Excised tumor tissues from all animal cohorts were immersion fixed in 4% paraformaldehyde (Ted Pella Inc., Redding, CA) in a 0.1 M phosphate buffer (pH 7.4) at room temperature for 2 hours and then transferred to 4 °C overnight. Twenty-four hours later, tissues were transferred to 30% sucrose in a 0.1 M phosphate buffer for cryoprotection for 48 hours. Tissues were then embedded in OCT (Sakura Finetek USA Inc., Torrance, CA; Cat# 4583) and frozen using a liquid nitrogen chilled isopentane bath. Cryostat sections (16 µM thick) were then thaw-mounted on slides, dried, and stored at −20 °C. For immunoprocessing, slides were thawed, immersed in 4% paraformaldehyde for 3 minutes (to firmly fix the sections to the slide), and then rinsed in PBS three times for 10 minutes each. Following a 30 minute wash in 5% normal donkey serum (NDS; Jackson ImmunoResearch Laboratories Inc., West Grove, PA; Cat# 017-000-121, RRID: AB_2337258) in PBS (to block non-specific labeling), the slides were incubated for 24–48 hours at 4 °C in rabbit anti-Ki67 antibody (1:500) (Abcam, Cambridge, MA; Cat# ab16667, RRID: AB_302459) diluted in PBS containing 0.3% Triton-X 100 and 5% NDS. Slides were then washed with PBS and incubated for 1 hour at room temperature with biotinylated donkey anti-rabbit antibody (1:500) (Jackson ImmunoResearch Laboratories Inc., West Grove, PA; Cat# 711-065-152, RRID: AB_2340593) diluted in PBS with 0.3% Triton X-100 and 5% NDS. Next, slides were washed with PBS, incubated in ImmPACT DAB (Vector Laboratories Inc., Burlingame, CA; Cat# SK-4105) for 2 minutes, rinsed with PBS, and air-dried. Slides were counterstained with hematoxylin and eosin. Images were captured using an Infinity 2 color digital camera, and INFINITY software (Teledyne Lumenera, Ottawa, ON). Images were only adjusted for brightness and contrast.

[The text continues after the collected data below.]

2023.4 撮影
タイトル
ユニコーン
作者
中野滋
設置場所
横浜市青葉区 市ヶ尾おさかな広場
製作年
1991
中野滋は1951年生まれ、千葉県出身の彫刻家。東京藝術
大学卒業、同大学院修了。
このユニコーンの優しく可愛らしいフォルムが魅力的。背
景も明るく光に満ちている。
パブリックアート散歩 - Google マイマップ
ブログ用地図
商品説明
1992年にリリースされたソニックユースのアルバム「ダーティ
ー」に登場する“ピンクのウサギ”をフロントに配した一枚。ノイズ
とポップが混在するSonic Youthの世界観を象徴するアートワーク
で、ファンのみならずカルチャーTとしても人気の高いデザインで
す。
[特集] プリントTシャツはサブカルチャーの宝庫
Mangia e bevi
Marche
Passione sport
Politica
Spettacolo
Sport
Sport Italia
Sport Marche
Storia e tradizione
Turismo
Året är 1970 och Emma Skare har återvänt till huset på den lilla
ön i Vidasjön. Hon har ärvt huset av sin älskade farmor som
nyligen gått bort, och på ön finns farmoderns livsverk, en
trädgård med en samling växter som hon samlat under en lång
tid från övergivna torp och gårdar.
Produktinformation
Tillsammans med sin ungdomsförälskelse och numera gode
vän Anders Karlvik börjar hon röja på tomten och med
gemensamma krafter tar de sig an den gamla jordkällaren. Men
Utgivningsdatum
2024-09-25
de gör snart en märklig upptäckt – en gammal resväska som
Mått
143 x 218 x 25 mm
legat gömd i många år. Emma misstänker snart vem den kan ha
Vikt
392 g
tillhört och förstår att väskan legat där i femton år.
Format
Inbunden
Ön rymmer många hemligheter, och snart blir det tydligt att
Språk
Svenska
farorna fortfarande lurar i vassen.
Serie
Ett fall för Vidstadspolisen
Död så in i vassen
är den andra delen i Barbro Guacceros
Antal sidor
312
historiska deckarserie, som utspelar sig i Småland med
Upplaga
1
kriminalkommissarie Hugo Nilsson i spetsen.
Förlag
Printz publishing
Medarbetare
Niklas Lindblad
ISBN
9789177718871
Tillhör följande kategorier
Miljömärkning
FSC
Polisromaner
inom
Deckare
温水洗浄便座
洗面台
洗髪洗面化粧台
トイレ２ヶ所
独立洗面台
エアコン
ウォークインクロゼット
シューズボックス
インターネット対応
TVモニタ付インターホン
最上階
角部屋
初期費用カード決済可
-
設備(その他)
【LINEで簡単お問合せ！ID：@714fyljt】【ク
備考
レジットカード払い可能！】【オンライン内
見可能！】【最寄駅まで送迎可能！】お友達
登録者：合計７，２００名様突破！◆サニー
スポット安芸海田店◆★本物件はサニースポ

Quantification and statistical analysis

All data were obtained from greater than/equal to three independent experiments and the n values described in each figure legend represent each independent trial or animal. Data for all experiments were analyzed using a Mann-Whitney U test, one-way ANOVA with Tukey post-hoc test, or repeated measures one-way ANOVA with Bonferroni post-hoc test using Prism software (GraphPad Prism, version 8.0.2). All data are represented as means ± SEM and p < 0.05 was considered statistically significant and the degree of significance is indicated in each figure legend.

Method guidelines

All experiments were performed in accordance with relevant guidelines and regulations, including all experimentation using recombinant or synthetic nucleic acid molecules as approved by the Institutional Biosafety Committee of Stony Brook University (#850844).

Ethics approval and consent to participate

The animal experiments conducted were approved by the Stony Brook University Institutional Animal Care and Use Committee (#850980).